The design involved a symmetrical main frontage with three bays facing the south side of the Market Square; the central bay featured a round headed window with voussoirs and hood moulds at mezzanine level with an oculus in the gable above. The outer bays featured round headed doorways with voussoirs and hood moulds on the ground floor and round headed windows with voussoirs and hood moulds on the first floor. The side elevations featured wide segmental headed openings on the ground floor and segmental headed windows with voussoirs and hood moulds on the first floor. At roof level, there was a central turret with a pedimented roof and a weather vane.

A local philanthropist, William Cowan Heron, who also provided the funds for the local cottage hospital, paid for a clock which was inserted into the roof turret by Berringer Brothers of Belfast in 1891. Heron also paid for the town hall bell which was cast by Matthew Byrne at the Fountain Head Bell Foundry in Dublin.

After the area became an urban district in 1899, the new council used the building for its meetings. Significant public events included a controversial debate in November 1936 when the trade unionist and politician, Harry Midgley, talked about the Spanish Civil War, urging support for the left-wing government of Spanish Republic and strongly criticising the Catholic Church for its support for the Nationalists led by General Francisco Franco. During the Second World War murals were painted on the building as part of fund raising events held during Warship Week in 1941, Wings for Victory Week in 1943 and Salute the Soldier Week in 1944.
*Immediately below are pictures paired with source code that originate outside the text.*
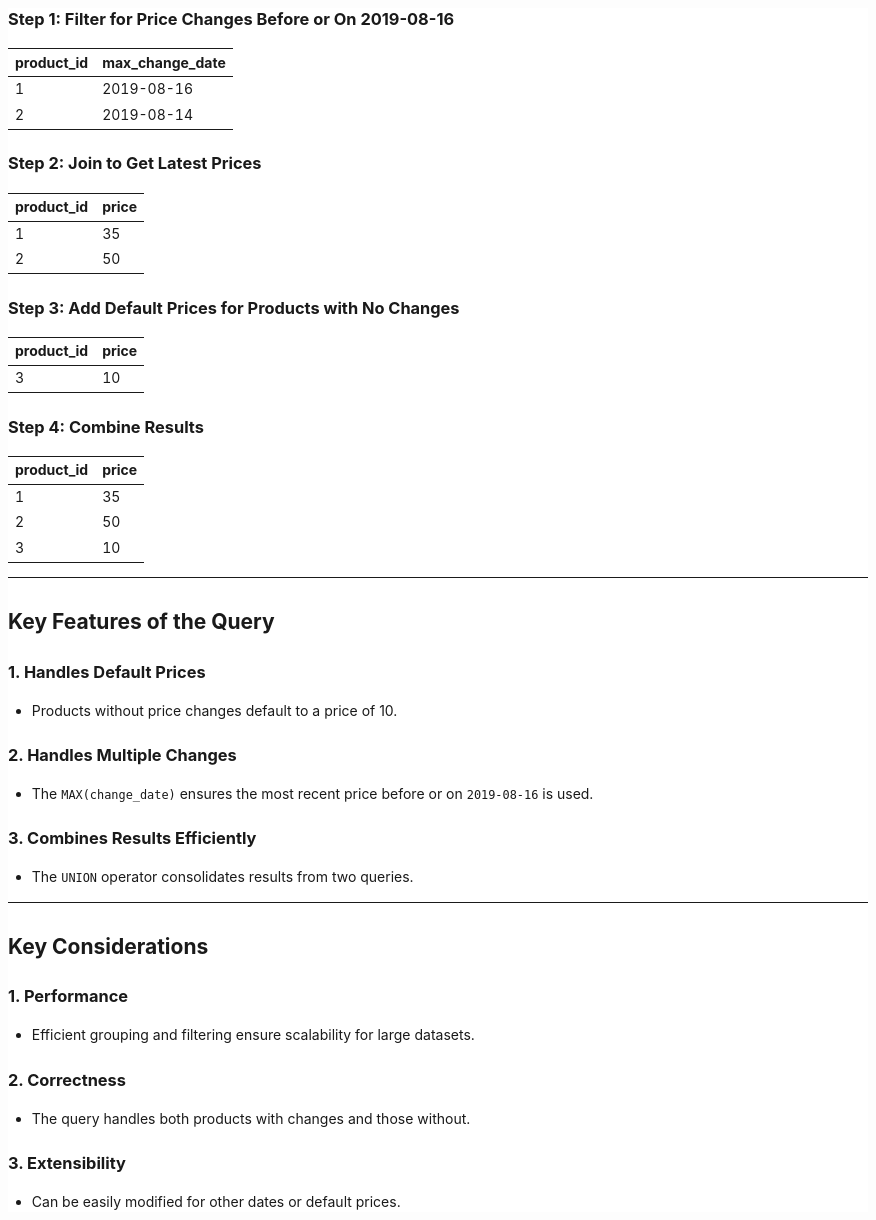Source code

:### **Step 1: Filter for Price Changes Before or On 2019-08-16**

| product_id | max_change_date |
|------------|-----------------|
| 1          | 2019-08-16      |
| 2          | 2019-08-14      |

### **Step 2: Join to Get Latest Prices**

| product_id | price |
|------------|-------|
| 1          | 35    |
| 2          | 50    |

### **Step 3: Add Default Prices for Products with No Changes**

| product_id | price |
|------------|-------|
| 3          | 10    |

### **Step 4: Combine Results**

| product_id | price |
|------------|-------|
| 1          | 35    |
| 2          | 50    |
| 3          | 10    |

---

## Key Features of the Query

### **1. Handles Default Prices**
- Products without price changes default to a price of 10.

### **2. Handles Multiple Changes**
- The `MAX(change_date)` ensures the most recent price before or on `2019-08-16` is used.

### **3. Combines Results Efficiently**
- The `UNION` operator consolidates results from two queries.

---

## Key Considerations

### **1. Performance**
- Efficient grouping and filtering ensure scalability for large datasets.

### **2. Correctness**
- The query handles both products with changes and those without.

### **3. Extensibility**
- Can be easily modified for other dates or default prices.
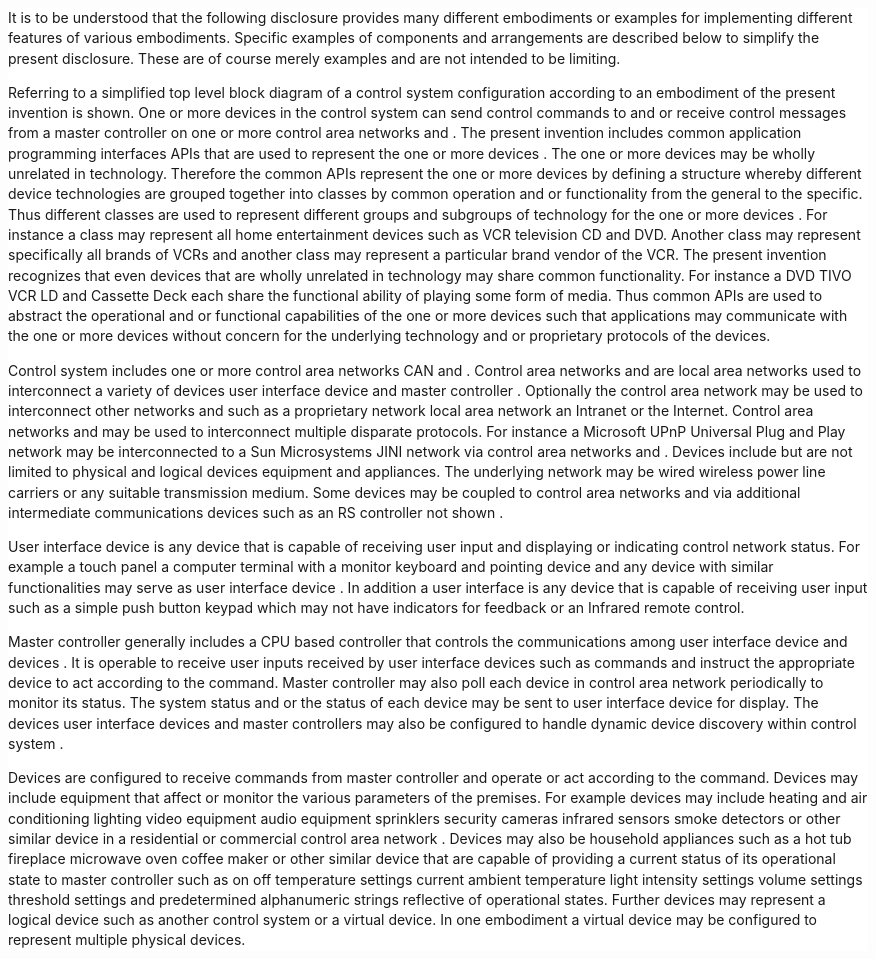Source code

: It is to be understood that the following disclosure provides many different embodiments or examples for implementing different features of various embodiments. Specific examples of components and arrangements are described below to simplify the present disclosure. These are of course merely examples and are not intended to be limiting.

Referring to a simplified top level block diagram of a control system configuration according to an embodiment of the present invention is shown. One or more devices in the control system can send control commands to and or receive control messages from a master controller on one or more control area networks and . The present invention includes common application programming interfaces APIs that are used to represent the one or more devices . The one or more devices may be wholly unrelated in technology. Therefore the common APIs represent the one or more devices by defining a structure whereby different device technologies are grouped together into classes by common operation and or functionality from the general to the specific. Thus different classes are used to represent different groups and subgroups of technology for the one or more devices . For instance a class may represent all home entertainment devices such as VCR television CD and DVD. Another class may represent specifically all brands of VCRs and another class may represent a particular brand vendor of the VCR. The present invention recognizes that even devices that are wholly unrelated in technology may share common functionality. For instance a DVD TIVO VCR LD and Cassette Deck each share the functional ability of playing some form of media. Thus common APIs are used to abstract the operational and or functional capabilities of the one or more devices such that applications may communicate with the one or more devices without concern for the underlying technology and or proprietary protocols of the devices.

Control system includes one or more control area networks CAN and . Control area networks and are local area networks used to interconnect a variety of devices user interface device and master controller . Optionally the control area network may be used to interconnect other networks and such as a proprietary network local area network an Intranet or the Internet. Control area networks and may be used to interconnect multiple disparate protocols. For instance a Microsoft UPnP Universal Plug and Play network may be interconnected to a Sun Microsystems JINI network via control area networks and . Devices include but are not limited to physical and logical devices equipment and appliances. The underlying network may be wired wireless power line carriers or any suitable transmission medium. Some devices may be coupled to control area networks and via additional intermediate communications devices such as an RS controller not shown .

User interface device is any device that is capable of receiving user input and displaying or indicating control network status. For example a touch panel a computer terminal with a monitor keyboard and pointing device and any device with similar functionalities may serve as user interface device . In addition a user interface is any device that is capable of receiving user input such as a simple push button keypad which may not have indicators for feedback or an Infrared remote control.

Master controller generally includes a CPU based controller that controls the communications among user interface device and devices . It is operable to receive user inputs received by user interface devices such as commands and instruct the appropriate device to act according to the command. Master controller may also poll each device in control area network periodically to monitor its status. The system status and or the status of each device may be sent to user interface device for display. The devices user interface devices and master controllers may also be configured to handle dynamic device discovery within control system .

Devices are configured to receive commands from master controller and operate or act according to the command. Devices may include equipment that affect or monitor the various parameters of the premises. For example devices may include heating and air conditioning lighting video equipment audio equipment sprinklers security cameras infrared sensors smoke detectors or other similar device in a residential or commercial control area network . Devices may also be household appliances such as a hot tub fireplace microwave oven coffee maker or other similar device that are capable of providing a current status of its operational state to master controller such as on off temperature settings current ambient temperature light intensity settings volume settings threshold settings and predetermined alphanumeric strings reflective of operational states. Further devices may represent a logical device such as another control system or a virtual device. In one embodiment a virtual device may be configured to represent multiple physical devices.
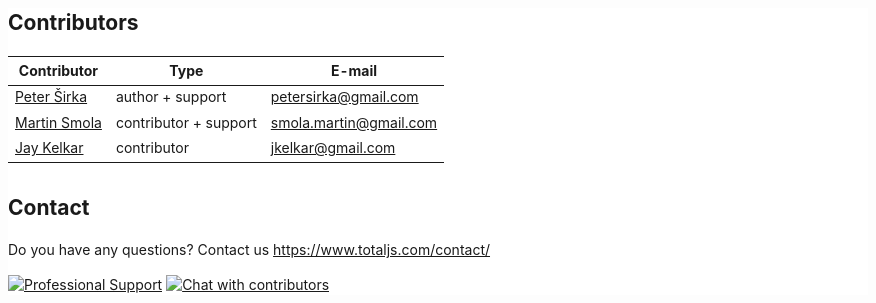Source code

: ## Contributors

| Contributor | Type | E-mail |
|-------------|------|--------|
| [Peter Širka](https://github.com/JozefGula) | author + support | <petersirka@gmail.com> |
| [Martin Smola](https://github.com/molda) | contributor + support | <smola.martin@gmail.com> |
| [Jay Kelkar](https://github.com/jkelkar) | contributor | <jkelkar@gmail.com> |

## Contact

Do you have any questions? Contact us <https://www.totaljs.com/contact/>

[![Professional Support](https://www.totaljs.com/img/badge-support.svg)](https://www.totaljs.com/support/) [![Chat with contributors](https://www.totaljs.com/img/badge-chat.svg)](https://messenger.totaljs.com)

[license-image]: https://img.shields.io/badge/license-MIT-blue.svg?style=flat
[license-url]: license.txt

[npm-url]: https://npmjs.org/package/sqlagent
[npm-version-image]: https://img.shields.io/npm/v/sqlagent.svg?style=flat
[npm-downloads-image]: https://img.shields.io/npm/dm/sqlagent.svg?style=flat
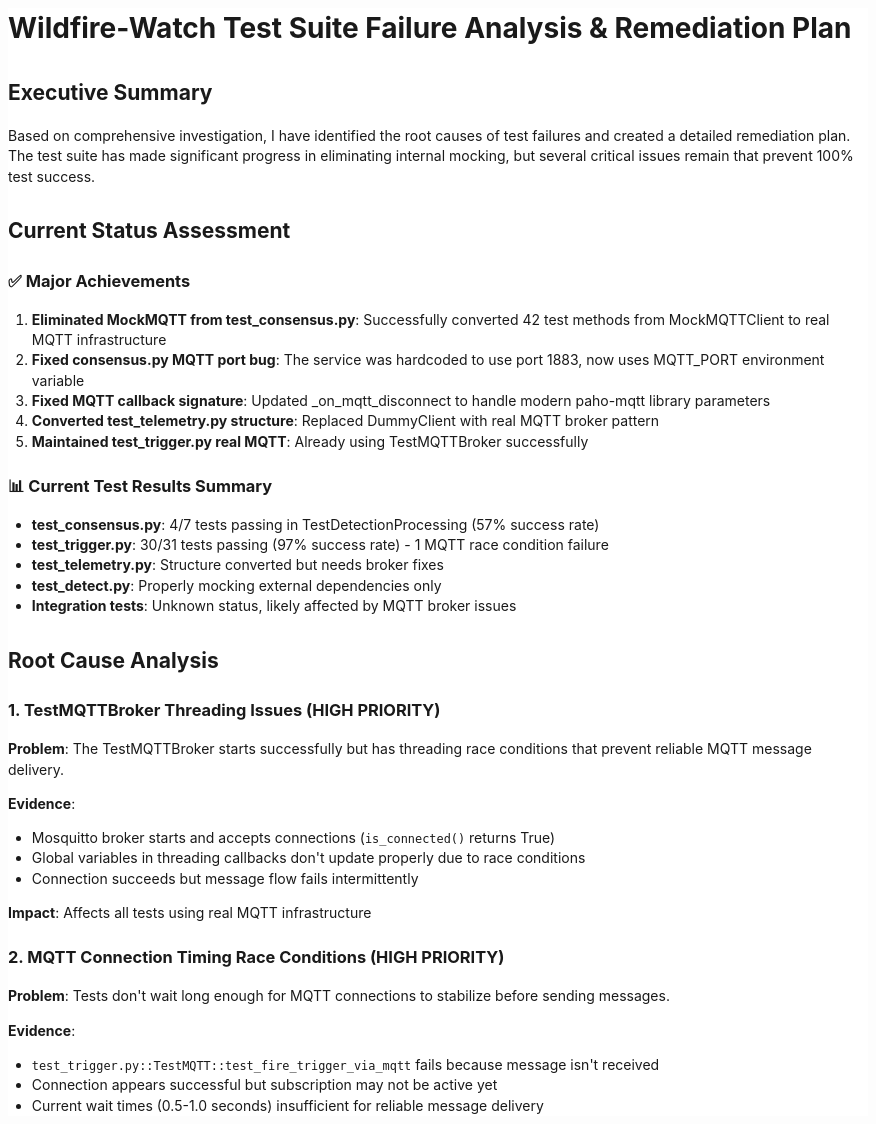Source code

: # Wildfire-Watch Test Suite Failure Analysis & Remediation Plan

## Executive Summary

Based on comprehensive investigation, I have identified the root causes of test failures and created a detailed remediation plan. The test suite has made significant progress in eliminating internal mocking, but several critical issues remain that prevent 100% test success.

## Current Status Assessment

### ✅ Major Achievements
1. **Eliminated MockMQTT from test_consensus.py**: Successfully converted 42 test methods from MockMQTTClient to real MQTT infrastructure
2. **Fixed consensus.py MQTT port bug**: The service was hardcoded to use port 1883, now uses MQTT_PORT environment variable  
3. **Fixed MQTT callback signature**: Updated _on_mqtt_disconnect to handle modern paho-mqtt library parameters
4. **Converted test_telemetry.py structure**: Replaced DummyClient with real MQTT broker pattern
5. **Maintained test_trigger.py real MQTT**: Already using TestMQTTBroker successfully

### 📊 Current Test Results Summary
- **test_consensus.py**: 4/7 tests passing in TestDetectionProcessing (57% success rate)
- **test_trigger.py**: 30/31 tests passing (97% success rate) - 1 MQTT race condition failure
- **test_telemetry.py**: Structure converted but needs broker fixes
- **test_detect.py**: Properly mocking external dependencies only
- **Integration tests**: Unknown status, likely affected by MQTT broker issues

## Root Cause Analysis

### 1. TestMQTTBroker Threading Issues (HIGH PRIORITY)

**Problem**: The TestMQTTBroker starts successfully but has threading race conditions that prevent reliable MQTT message delivery.

**Evidence**:
- Mosquitto broker starts and accepts connections (`is_connected()` returns True)
- Global variables in threading callbacks don't update properly due to race conditions
- Connection succeeds but message flow fails intermittently

**Impact**: Affects all tests using real MQTT infrastructure

### 2. MQTT Connection Timing Race Conditions (HIGH PRIORITY)

**Problem**: Tests don't wait long enough for MQTT connections to stabilize before sending messages.

**Evidence**:
- `test_trigger.py::TestMQTT::test_fire_trigger_via_mqtt` fails because message isn't received
- Connection appears successful but subscription may not be active yet
- Current wait times (0.5-1.0 seconds) insufficient for reliable message delivery
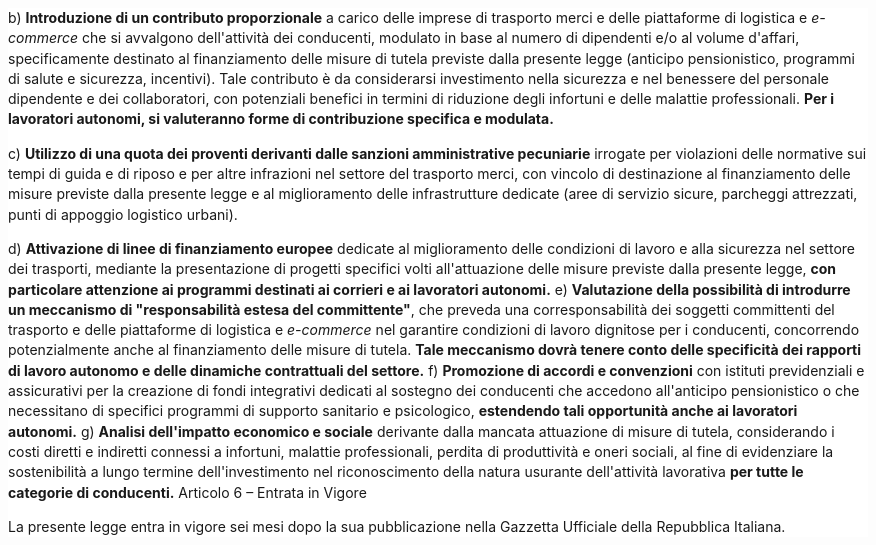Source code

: b) **Introduzione di un contributo proporzionale** a carico delle imprese di trasporto merci e delle piattaforme di logistica e *e-commerce* che si avvalgono dell'attività dei conducenti, modulato in base al numero di dipendenti e/o al volume d'affari, specificamente destinato al finanziamento delle misure di tutela previste dalla presente legge (anticipo pensionistico, programmi di salute e sicurezza, incentivi). Tale contributo è da considerarsi investimento nella sicurezza e nel benessere del personale dipendente e dei collaboratori, con potenziali benefici in termini di riduzione degli infortuni e delle malattie professionali. **Per i lavoratori autonomi, si valuteranno forme di contribuzione specifica e modulata.**

c) **Utilizzo di una quota dei proventi derivanti dalle sanzioni amministrative pecuniarie** irrogate per violazioni delle normative sui tempi di guida e di riposo e per altre infrazioni nel settore del trasporto merci, con vincolo di destinazione al finanziamento delle misure previste dalla presente legge e al miglioramento delle infrastrutture dedicate (aree di servizio sicure, parcheggi attrezzati, punti di appoggio logistico urbani).

d) **Attivazione di linee di finanziamento europee** dedicate al miglioramento delle condizioni di lavoro e alla sicurezza nel settore dei trasporti, mediante la presentazione di progetti specifici volti all'attuazione delle misure previste dalla presente legge, **con particolare attenzione ai programmi destinati ai corrieri e ai lavoratori autonomi.**
e) **Valutazione della possibilità di introdurre un meccanismo di "responsabilità estesa del committente"**, che preveda una corresponsabilità dei soggetti committenti del trasporto e delle piattaforme di logistica e *e-commerce* nel garantire condizioni di lavoro dignitose per i conducenti, concorrendo potenzialmente anche al finanziamento delle misure di tutela. **Tale meccanismo dovrà tenere conto delle specificità dei rapporti di lavoro autonomo e delle dinamiche contrattuali del settore.**
f) **Promozione di accordi e convenzioni** con istituti previdenziali e assicurativi per la creazione di fondi integrativi dedicati al sostegno dei conducenti che accedono all'anticipo pensionistico o che necessitano di specifici programmi di supporto sanitario e psicologico, **estendendo tali opportunità anche ai lavoratori autonomi.**
g) **Analisi dell'impatto economico e sociale** derivante dalla mancata attuazione di misure di tutela, considerando i costi diretti e indiretti connessi a infortuni, malattie professionali, perdita di produttività e oneri sociali, al fine di evidenziare la sostenibilità a lungo termine dell'investimento nel riconoscimento della natura usurante dell'attività lavorativa **per tutte le categorie di conducenti.**
Articolo 6 – Entrata in Vigore

La presente legge entra in vigore sei mesi dopo la sua pubblicazione nella Gazzetta Ufficiale della Repubblica Italiana.
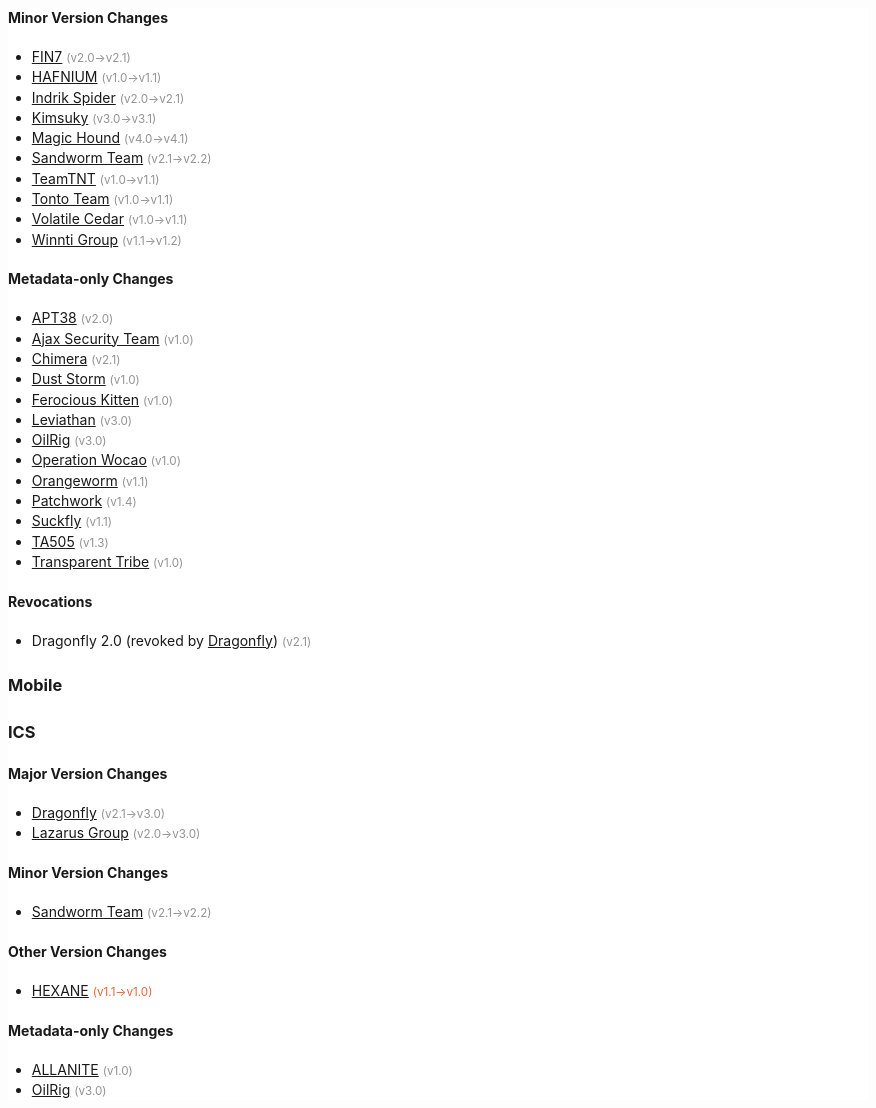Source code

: #### Minor Version Changes

* [FIN7](/groups/G0046) <small style="color:#929393">(v2.0&#8594;v2.1)</small>
* [HAFNIUM](/groups/G0125) <small style="color:#929393">(v1.0&#8594;v1.1)</small>
* [Indrik Spider](/groups/G0119) <small style="color:#929393">(v2.0&#8594;v2.1)</small>
* [Kimsuky](/groups/G0094) <small style="color:#929393">(v3.0&#8594;v3.1)</small>
* [Magic Hound](/groups/G0059) <small style="color:#929393">(v4.0&#8594;v4.1)</small>
* [Sandworm Team](/groups/G0034) <small style="color:#929393">(v2.1&#8594;v2.2)</small>
* [TeamTNT](/groups/G0139) <small style="color:#929393">(v1.0&#8594;v1.1)</small>
* [Tonto Team](/groups/G0131) <small style="color:#929393">(v1.0&#8594;v1.1)</small>
* [Volatile Cedar](/groups/G0123) <small style="color:#929393">(v1.0&#8594;v1.1)</small>
* [Winnti Group](/groups/G0044) <small style="color:#929393">(v1.1&#8594;v1.2)</small>

#### Metadata-only Changes

* [APT38](/groups/G0082) <small style="color:#929393">(v2.0)</small>
* [Ajax Security Team](/groups/G0130) <small style="color:#929393">(v1.0)</small>
* [Chimera](/groups/G0114) <small style="color:#929393">(v2.1)</small>
* [Dust Storm](/groups/G0031) <small style="color:#929393">(v1.0)</small>
* [Ferocious Kitten](/groups/G0137) <small style="color:#929393">(v1.0)</small>
* [Leviathan](/groups/G0065) <small style="color:#929393">(v3.0)</small>
* [OilRig](/groups/G0049) <small style="color:#929393">(v3.0)</small>
* [Operation Wocao](/groups/G0116) <small style="color:#929393">(v1.0)</small>
* [Orangeworm](/groups/G0071) <small style="color:#929393">(v1.1)</small>
* [Patchwork](/groups/G0040) <small style="color:#929393">(v1.4)</small>
* [Suckfly](/groups/G0039) <small style="color:#929393">(v1.1)</small>
* [TA505](/groups/G0092) <small style="color:#929393">(v1.3)</small>
* [Transparent Tribe](/groups/G0134) <small style="color:#929393">(v1.0)</small>

#### Revocations

* Dragonfly 2.0 (revoked by [Dragonfly](/groups/G0035)) <small style="color:#929393">(v2.1)</small>

### Mobile

### ICS

#### Major Version Changes

* [Dragonfly](/groups/G0035) <small style="color:#929393">(v2.1&#8594;v3.0)</small>
* [Lazarus Group](/groups/G0032) <small style="color:#929393">(v2.0&#8594;v3.0)</small>

#### Minor Version Changes

* [Sandworm Team](/groups/G0034) <small style="color:#929393">(v2.1&#8594;v2.2)</small>

#### Other Version Changes

* [HEXANE](/Group/G0005) <small style="color:#eb6635">(v1.1&#8594;v1.0)</small>

#### Metadata-only Changes

* [ALLANITE](/Group/G0009) <small style="color:#929393">(v1.0)</small>
* [OilRig](/groups/G0049) <small style="color:#929393">(v3.0)</small>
At the north end of the building a new two-storey wing, which extended the structure to the west, was completed in the mid-20th century. The building continued to serve as the meeting place of the urban district council for much of the 20th century, but ceased to be the local seat of government when the enlarged Banbridge District Council was formed in 1973. It was subsequently converted for use as a public library. A programme of works costing £1.4 million to improve the area around the town hall was undertaken by the contractor, F. P. McCann, and completed in spring 2021.